Both integrin and cadherin adhesions are biochemically regulated and are both dynamic and reversible. Normal cell processes such as the rounding of spread cells during mitosis, cell sorting and migration during embryogenesis, or disease processes such as cancer cell metastasis involve active changes in adhesion strength between cell-ECM and cell-cell contacts. Also, adhesive signals regulate many of the same cell functions that soluble growth factors do. Adhesion and growth factor pathways are cooperative: for example, anchorage dependent cells do not grow in the absence of adhesion when they are placed in suspension even in the presence of saturating amounts of growth factors, neither do they grow in the absence of growth factors even when adherent. It is only when both adhesive and growth factor signals are present that growth pathways are optimally activated in cells [89].

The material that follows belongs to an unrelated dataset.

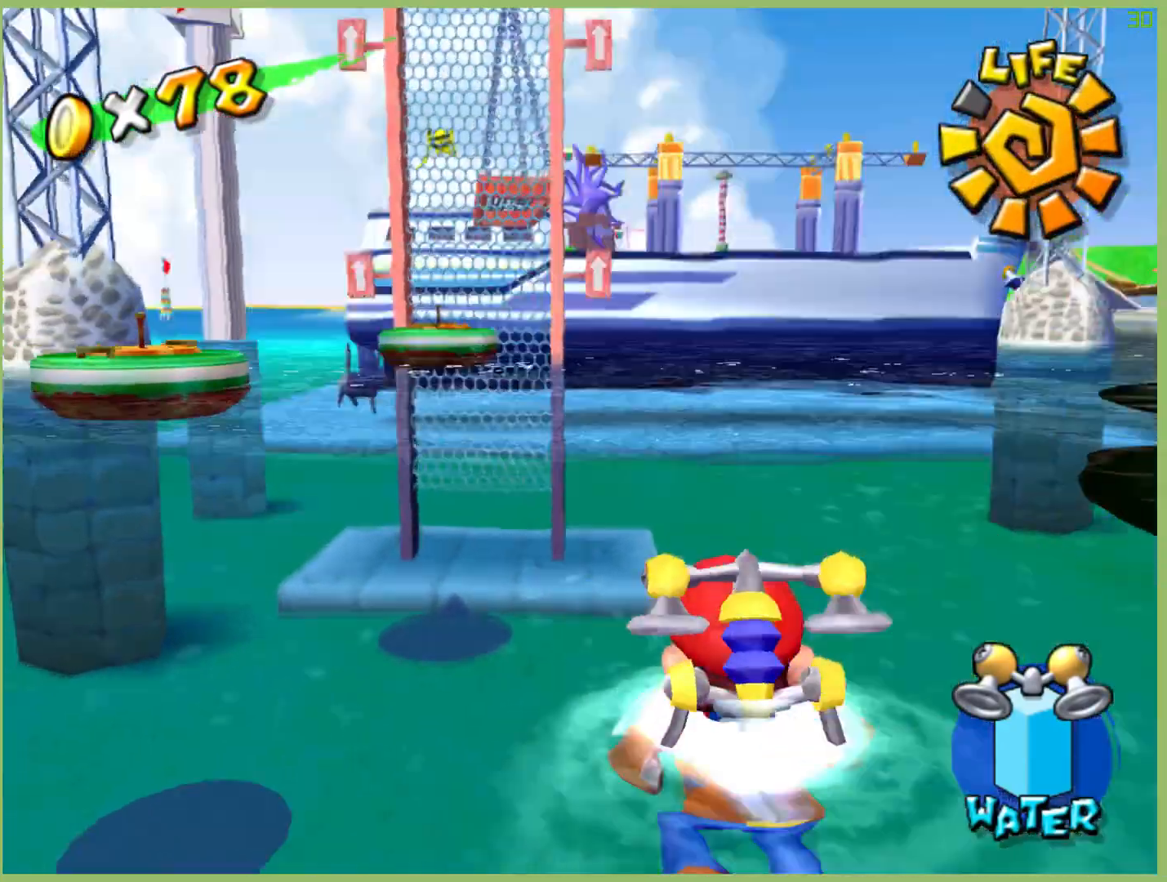
{"dt_ms": 500, "buttons": [], "left_stick": "up", "right_stick": "center", "events": [[100, "left_stick", "up"]]}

The variables involved in controlling cell-environment interactions to achieve a desired phenotype for tissue engineering may be summarized as in Fig. 18.3. The bold arrows

Microfabrication

Technology

Biological

Insights

FIGURE 18.3. The figure indicates the role that microfabrication technologies can play in advancing cell engineering. The block arrows indicate the path to achieving a desired cell phenotype by changing the different adhesive and soluble inputs that a cell receives from its environment. The thin arrows represent the iterative feedback processes of understanding and refinement of experiments towards this goal using microfabrication technologies.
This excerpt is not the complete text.